_TASK 1:_ Reproduce the listing that comes after the capital-loss text below, line for line, without the pictures.

_EXCERPT PROVIDED:_
The almost inevitable natural consequence of investing in the stock market is that sometimes you’ll have losses. Losses are deductible against gains. What if you have losses that exceed your gains? Let’s say that this year, with all your stock market transactions, you have $10,000 of gains and $30,000 of losses. From a tax point of view, the $10,000 of gains are offset by the $30,000 of losses, leaving you a net $20,000 of losses in excess of gains for the year. 


The way the tax law works is that you can write off $3,000 per year of such excess (or carry-over) capital losses against any other income (for instance salaries, interest or dividends and the like) until you use up the capital loss carry-over. In any future year where you might have capital gains, the past capital loss carry-overs are used to offset those subsequent capital gains, to the extent there are losses available. Again, whatever losses remain unused against capital gains are eligible for $3,000 a year usage against other income. 


Perhaps you’ll get some comfort in knowing that you can carry-over these capital losses, using them up at the rate of $3,000 per year, for a very long time. There is no limit to the number of years to carry it forward – other than your life. When you die, the losses die with you. For joint returns, at least you have the ability to continue to write them off on the life of the survivor of the two, until he/she dies. Note that as to these capital losses, there is no such thing as the ability to carry them back – that is to write them off against years prior to when you incurred the loss.

(Source records)

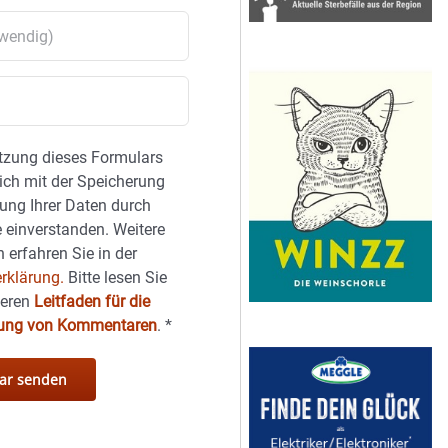
tzung dieses Formulars
sich mit der Speicherung
ung Ihrer Daten durch
 einverstanden. Weitere
 erfahren Sie in der
rklärung.
Bitte lesen Sie
seren
Leitfaden für die
hung von Kommentaren
.
*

_TASK 2:_ Write out the capital-loss text above from "The way the" up to and including "against other income.", switching "salaries" to "wages".

_ANSWER SECTION 1:_
tzung dieses Formulars
sich mit der Speicherung
ung Ihrer Daten durch
 einverstanden. Weitere
 erfahren Sie in der
rklärung.
Bitte lesen Sie
seren
Leitfaden für die
hung von Kommentaren
.
*

_ANSWER SECTION 2:_
The way the tax law works is that you can write off $3,000 per year of such excess (or carry-over) capital losses against any other income (for instance wages, interest or dividends and the like) until you use up the capital loss carry-over. In any future year where you might have capital gains, the past capital loss carry-overs are used to offset those subsequent capital gains, to the extent there are losses available. Again, whatever losses remain unused against capital gains are eligible for $3,000 a year usage against other income.